**About this exercise:** Print only the line with "right back paw: (238, 734)" and the lines after it, ending with the last line of the material, each exactly as it stands.

**Provided records:**
------

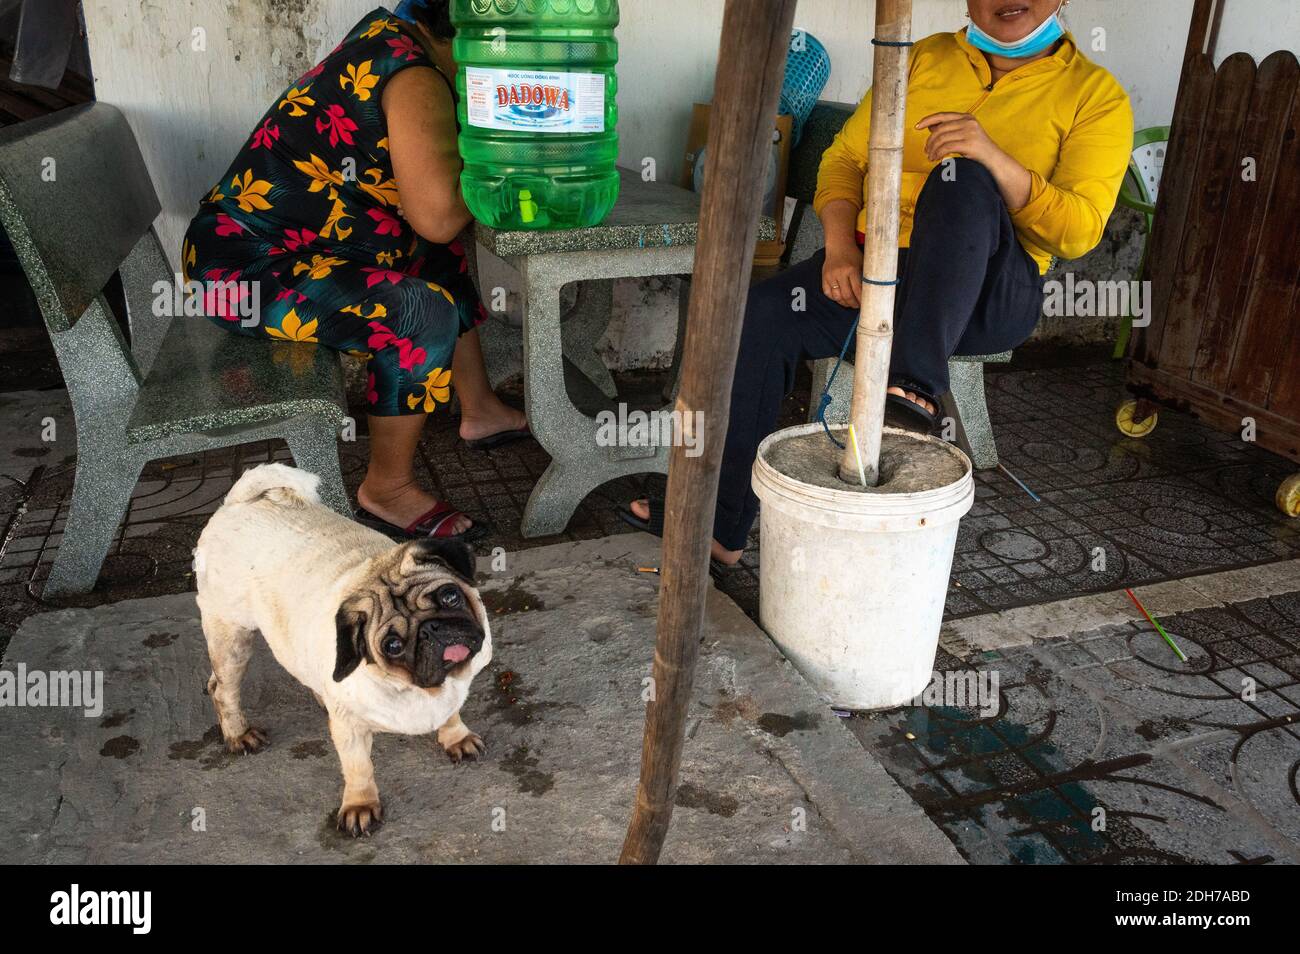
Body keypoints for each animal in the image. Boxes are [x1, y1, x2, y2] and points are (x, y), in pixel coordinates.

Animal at [192, 462, 491, 837]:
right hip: (231, 635)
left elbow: (451, 712)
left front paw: (455, 737)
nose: (431, 630)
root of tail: (238, 501)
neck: (420, 688)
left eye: (450, 596)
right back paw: (238, 734)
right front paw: (360, 805)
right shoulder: (350, 729)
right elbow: (358, 766)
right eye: (392, 645)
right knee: (222, 689)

------

**Task output:**
right back paw: (238, 734)
right front paw: (360, 805)
right shoulder: (350, 729)
right elbow: (358, 766)
right eye: (392, 645)
right knee: (222, 689)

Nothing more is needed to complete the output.